While I considered the use of digital recorders at the bedsides of the dying to capture final utterances, the sacred and private nature of those last days made this both ethically and logistically untenable. So, I decided to turn to those who had been at the bedside — loved ones and health-care providers — and ask them to share transcriptions, interviews, and recollections. I also interviewed professionals in the fields of linguistics, psychology, palliative medicine, and neuroscience to gain greater insight into terminal illness and cognitive and psychological processes. Participants included the dying individuals I heard or observed directly, family members and friends who shared transcriptions and accounts, and experts in the field who shared their observations.

I organized the language samples and accounts by linguistic features and themes. Many of the patterns that emerged were present also in the observations of health-care professionals and experts I interviewed. As I learned of these patterns, I shared them with families, friends, and hospice personnel with the aim of offering tools and insight that could guide their communications with the dying. I am not a medical expert — my training is in linguistics — so I approach the study of death and dying through the lens of language.

This inquiry was inspired by what I heard and saw in the three weeks my father spent dying from complications related to radiation therapy for prostate cancer. As I sat with him, it was as if a portal had opened — and I discovered a new language, one rich with metaphor and nonsense that spilled from my father’s lips. As I transcribed his words from between the worlds, I witnessed a remarkable transformation.
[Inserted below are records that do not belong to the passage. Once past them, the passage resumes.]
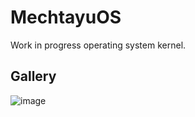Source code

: # MechtayuOS
Work in progress operating system kernel.

## Gallery
![image](https://github.com/user-attachments/assets/0f2623bb-a9f6-4452-981f-f679f4948818)
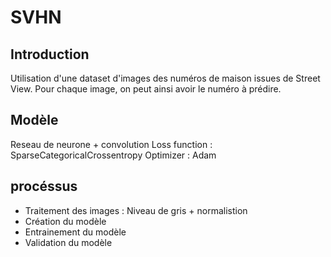 # SVHN

## Introduction
Utilisation d'une dataset d'images des numéros de maison issues de Street View.
Pour chaque image, on peut ainsi avoir le numéro à prédire.

## Modèle  
Reseau de neurone + convolution
Loss function : SparseCategoricalCrossentropy
Optimizer : Adam

## procéssus 
* Traitement des images : Niveau de gris + normalistion
* Création du modèle
* Entrainement du modèle 
* Validation du modèle

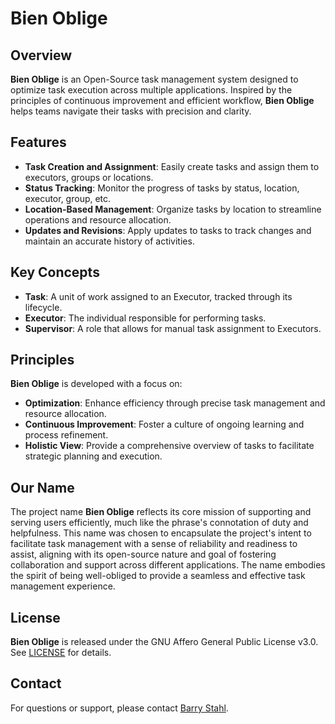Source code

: # Bien Oblige

## Overview

**Bien Oblige** is an Open-Source task management system designed to optimize task execution across multiple applications. Inspired by the principles of continuous improvement and efficient workflow, **Bien Oblige** helps teams navigate their tasks with precision and clarity.

## Features

- **Task Creation and Assignment**: Easily create tasks and assign them to executors, groups or locations.
- **Status Tracking**: Monitor the progress of tasks by status, location, executor, group, etc.
- **Location-Based Management**: Organize tasks by location to streamline operations and resource allocation.
- **Updates and Revisions**: Apply updates to tasks to track changes and maintain an accurate history of activities.

## Key Concepts

- **Task**: A unit of work assigned to an Executor, tracked through its lifecycle.
- **Executor**: The individual responsible for performing tasks.
- **Supervisor**: A role that allows for manual task assignment to Executors.

## Principles

**Bien Oblige** is developed with a focus on:

- **Optimization**: Enhance efficiency through precise task management and resource allocation.
- **Continuous Improvement**: Foster a culture of ongoing learning and process refinement.
- **Holistic View**: Provide a comprehensive overview of tasks to facilitate strategic planning and execution.

## Our Name

The project name **Bien Oblige** reflects its core mission of supporting and serving users efficiently, much like the phrase's connotation of duty and helpfulness. This name was chosen to encapsulate the project's intent to facilitate task management with a sense of reliability and readiness to assist, aligning with its open-source nature and goal of fostering collaboration and support across different applications. The name embodies the spirit of being well-obliged to provide a seamless and effective task management experience.

## License

**Bien Oblige** is released under the GNU Affero General Public License v3.0. See [LICENSE](LICENSE.md) for details.

## Contact

For questions or support, please contact [Barry Stahl](https://fosstodon.org/@Bsstahl).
My father was a cigar-chomping New Yorker whose definition of the Divine was corned beef on rye with slaw on the side and a cold glass of cream soda. He placed his faith in Lucky Sam in the fifth race and in his beloved wife of fifty-four years, Susan. “This is it,” my dad would say when asked about his spiritual life. “Good food, love, and the ponies.” My father savored life’s pleasures and was both a skeptic and a rationalist. “We are all headed for the same afterlife, six feet under.”
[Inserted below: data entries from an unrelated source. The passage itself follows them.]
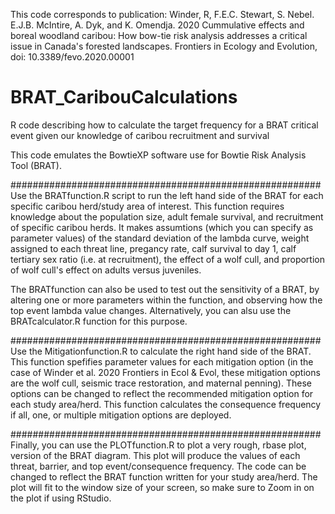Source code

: This code corresponds to publication:
Winder, R, F.E.C. Stewart, S. Nebel. E.J.B. McIntire, A. Dyk, and K. Omendja. 2020
Cummulative effects and boreal woodland caribou: How bow-tie risk analysis addresses a critical issue in Canada's forested landscapes.
Frontiers in Ecology and Evolution, doi: 10.3389/fevo.2020.00001


# BRAT_CaribouCalculations
R code describing how to calculate the target frequency for a BRAT critical event given our knowledge of caribou recruitment and survival

This code emulates the BowtieXP software use for Bowtie Risk Analysis Tool (BRAT).

########################################################
Use the BRATfunction.R script to run the left hand side of the BRAT for each specific caribou herd/study area of interest. This function
requires knowledge about the population size, adult female survival, and recruitment of specific caribou herds. It makes assumtions (which you can specify as parameter values) of the standard deviation of the lambda curve, weight assigned to each threat line, pregancy rate, calf survival to day 1, calf tertiary sex ratio (i.e. at recruitment), the effect of a wolf cull, and proportion of wolf cull's effect on adults versus juveniles. 

The BRATfunction can also be used to test out the sensitivity of a BRAT, by altering one or more parameters within the function, and observing how the top event lambda value changes. Alternatively, you can alsu use the BRATcalculator.R function for this purpose. 

########################################################
Use the Mitigationfunction.R to calculate the right hand side of the BRAT. This function spefifies parameter values for each mitigation option (in the case of Winder et al. 2020 Frontiers in Ecol & Evol, these mitigation options are the wolf cull, seismic trace restoration, and maternal penning). These options can be changed to reflect the recommended mitigation option for each study area/herd. This function calculates the consequence frequency if all, one, or multiple mitigation options are deployed. 

########################################################
Finally, you can use the PLOTfunction.R to plot a very rough, rbase plot, version of the BRAT diagram. This plot will produce the values of each threat, barrier, and top event/consequence frequency. The code can be changed to reflect the BRAT function written for your study area/herd. The plot will fit to the window size of your screen, so make sure to Zoom in on the plot if using RStudio. 
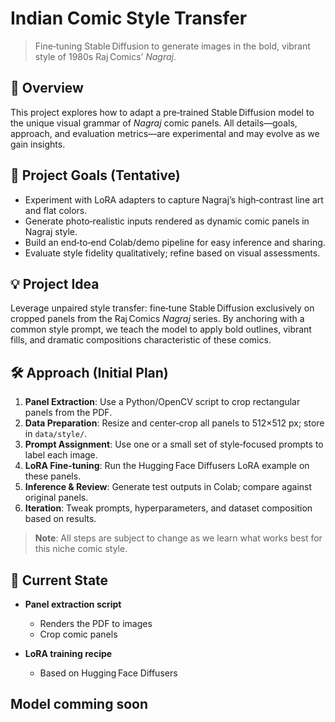 # Indian Comic Style Transfer

> Fine‑tuning Stable Diffusion to generate images in the bold, vibrant style of 1980s Raj Comics’ *Nagraj*.

## 📖 Overview

This project explores how to adapt a pre‑trained Stable Diffusion model to the unique visual grammar of *Nagraj* comic panels. All details—goals, approach, and evaluation metrics—are experimental and may evolve as we gain insights.

## 🎯 Project Goals (Tentative)

* Experiment with LoRA adapters to capture Nagraj’s high‑contrast line art and flat colors.
* Generate photo‑realistic inputs rendered as dynamic comic panels in Nagraj style.
* Build an end‑to‑end Colab/demo pipeline for easy inference and sharing.
* Evaluate style fidelity qualitatively; refine based on visual assessments.

## 💡 Project Idea

Leverage unpaired style transfer: fine‑tune Stable Diffusion exclusively on cropped panels from the Raj Comics *Nagraj* series. By anchoring with a common style prompt, we teach the model to apply bold outlines, vibrant fills, and dramatic compositions characteristic of these comics.

## 🛠 Approach (Initial Plan)

1. **Panel Extraction**: Use a Python/OpenCV script to crop rectangular panels from the PDF.
2. **Data Preparation**: Resize and center‑crop all panels to 512×512 px; store in `data/style/`.
3. **Prompt Assignment**: Use one or a small set of style‑focused prompts to label each image.
4. **LoRA Fine‑tuning**: Run the Hugging Face Diffusers LoRA example on these panels.
5. **Inference & Review**: Generate test outputs in Colab; compare against original panels.
6. **Iteration**: Tweak prompts, hyperparameters, and dataset composition based on results.

> **Note**: All steps are subject to change as we learn what works best for this niche comic style.

## 🚧 Current State

* **Panel extraction script**

  * Renders the PDF to images
  * Crop comic panels
* **LoRA training recipe** 
  * Based on Hugging Face Diffusers


## Model comming soon
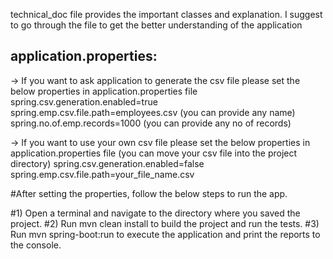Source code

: technical_doc file provides the important classes and explanation. I suggest to go through the file to get the better understanding of the application

application.properties:
-----------------------
-> If you want to ask application to generate the csv file please set the below 
properties in application.properties file
spring.csv.generation.enabled=true
spring.emp.csv.file.path=employees.csv (you can provide any name)
spring.no.of.emp.records=1000 (you can provide any no of records)

-> If you want to use your own csv file please set the below 
properties in application.properties file (you can move your csv file into the project directory)
spring.csv.generation.enabled=false
spring.emp.csv.file.path=your_file_name.csv

#After setting the properties, follow the below steps to run the app.

#1) Open a terminal and navigate to the directory where you saved the project.
#2) Run mvn clean install to build the project and run the tests.
#3) Run mvn spring-boot:run to execute the application and print the reports to the console.
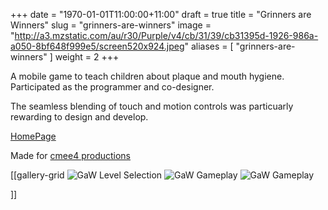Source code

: +++
date = "1970-01-01T11:00:00+11:00"
draft = true
title = "Grinners are Winners"
slug = "grinners-are-winners"
image = "http://a3.mzstatic.com/au/r30/Purple/v4/cb/31/39/cb31395d-1926-986a-a050-8bf648f999e5/screen520x924.jpeg"
aliases = [
	"grinners-are-winners"
]
weight = 2
+++



A mobile game to teach children about plaque and mouth hygiene. Participated as the programmer and co-designer.

The seamless blending of touch and motion controls was particuarly rewarding to design and develop.


[HomePage](http://www.grinnersarewinners.com/)

Made for [cmee4 productions](http://www.cmee4.com.au)

[[gallery-grid
![GaW Level Selection](http://i.imgur.com/5uEM22U.jpg)
![GaW Gameplay](http://a3.mzstatic.com/au/r30/Purple/v4/cb/31/39/cb31395d-1926-986a-a050-8bf648f999e5/screen520x924.jpeg)
![GaW Gameplay](http://a5.mzstatic.com/au/r30/Purple/v4/fc/0b/93/fc0b9338-a433-a64d-e130-6eab9537e86e/screen520x924.jpeg)

]]

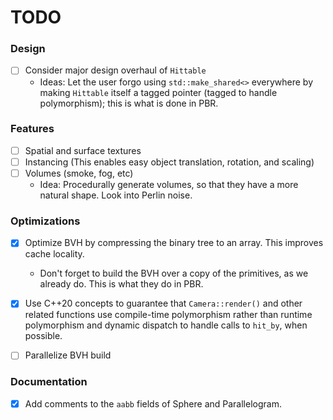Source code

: # TODO

### Design
- [ ] Consider major design overhaul of `Hittable`
    - Ideas: Let the user forgo using `std::make_shared<>` everywhere by making `Hittable` itself a tagged pointer (tagged to handle polymorphism); this is what is done in PBR.

### Features
- [ ] Spatial and surface textures
- [ ] Instancing (This enables easy object translation, rotation, and scaling)
- [ ] Volumes (smoke, fog, etc)
    - Idea: Procedurally generate volumes, so that they have a more natural shape. Look into Perlin noise.

### Optimizations
- [X] Optimize BVH by compressing the binary tree to an array. This improves cache locality.
    - Don't forget to build the BVH over a copy of the primitives, as we already do. This is what they do in PBR.
- [X] Use C++20 concepts to guarantee that `Camera::render()` and other related functions use compile-time polymorphism rather than runtime polymorphism and dynamic dispatch to handle calls to `hit_by`, when possible.
- [ ] Parallelize BVH build


### Documentation
- [x] Add comments to the `aabb` fields of Sphere and Parallelogram.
So when he started talking about seeing and hearing angels in his last weeks of life, I was stunned. How was it that my father, a skeptic, would accurately predict the timing of his own death with these words: “Enough...enough...the angels say enough...only three days left...”? From the moment he left the hospital after deciding to come home to die, I was struck by his language. Compelled by my linguistics training, I grabbed pencil and paper and tracked his final utterances as if I were a visitor in a foreign country. For indeed, I was.

This inquiry began with my father’s language and, within four years, became a collection of hundreds of utterances analyzed for their linguistic patterns and themes. The words I collected were much like my father’s: sometimes confusing, often metaphoric, frequently nonsensical, and always intriguing. I have come to understand that the language patterns and themes that at first stunned me in my father’s speech are actually common in the speech of others as they approach the end of life.

From my interviews with friends, family members, health-care providers, and researchers, it appears that in hospitals, homes, and hospices, the dying enter new states of being, and their words are a window into those states. My research of four years indicates that my father was not alone in experiencing metaphorical and nonsensical changes in language, seeing visions of angels, and making references to another dimension in his final days.

The words at the threshold suggest to me that consciousness does indeed survive, and that we ourselves can be both guides and tourists as we journey with those we love to the portal.